INFORMATION PROVIDED:
+ + + + +

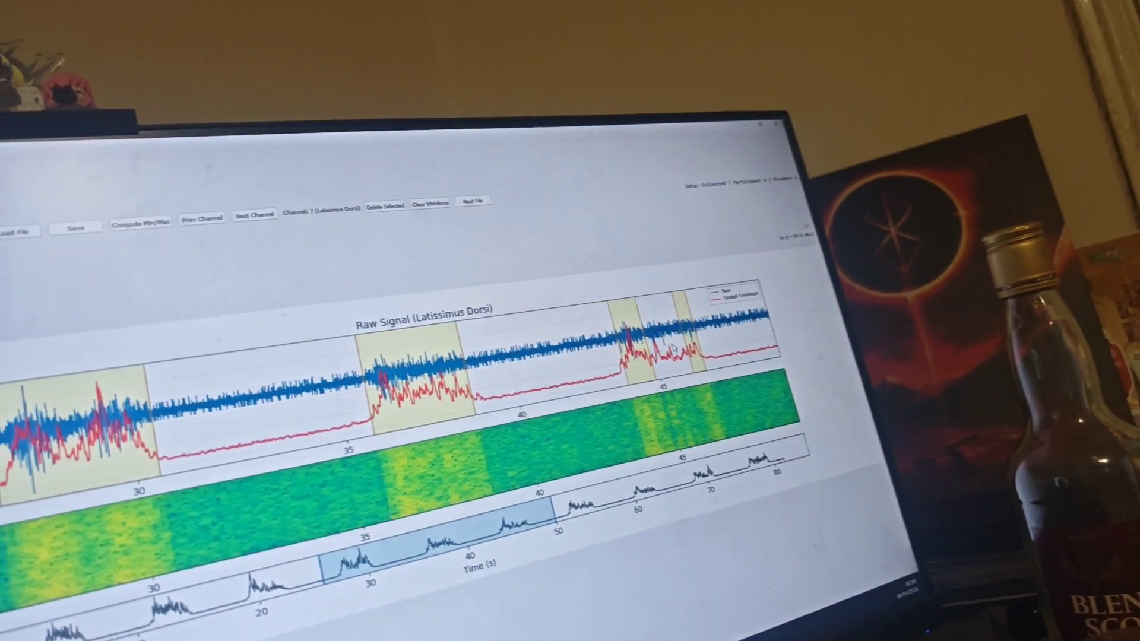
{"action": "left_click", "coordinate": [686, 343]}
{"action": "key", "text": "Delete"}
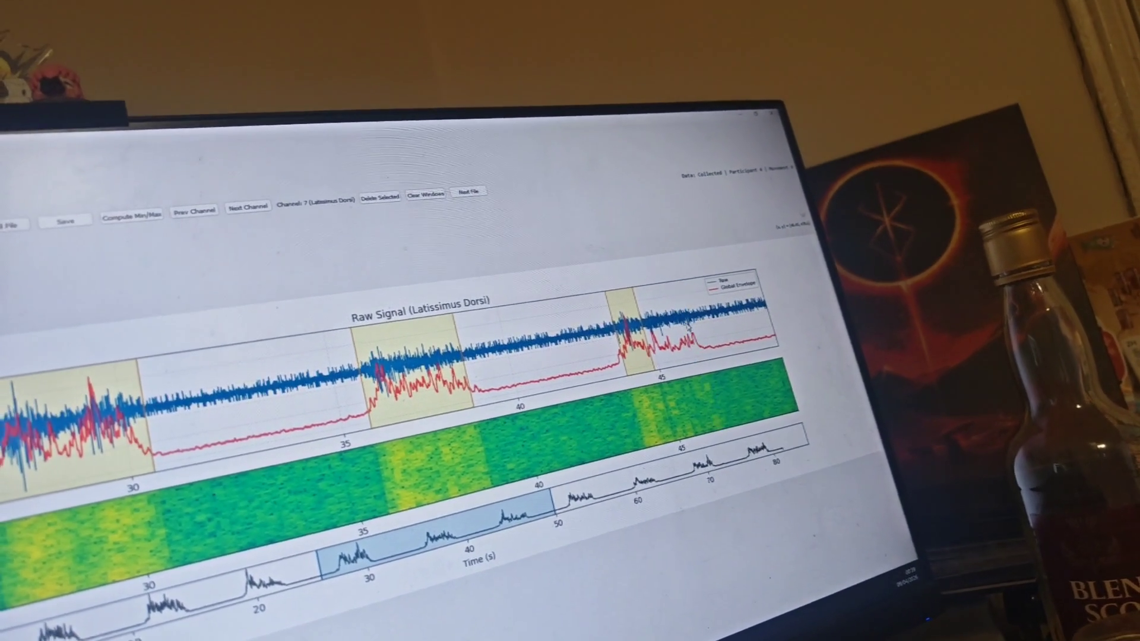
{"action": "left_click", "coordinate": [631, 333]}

+ + + + +

WHAT IS REQUIRED:
Write out every line above again exactly, with the pictures left out.

REPLY:
{"action": "left_click", "coordinate": [686, 343]}
{"action": "key", "text": "Delete"}
{"action": "left_click", "coordinate": [631, 333]}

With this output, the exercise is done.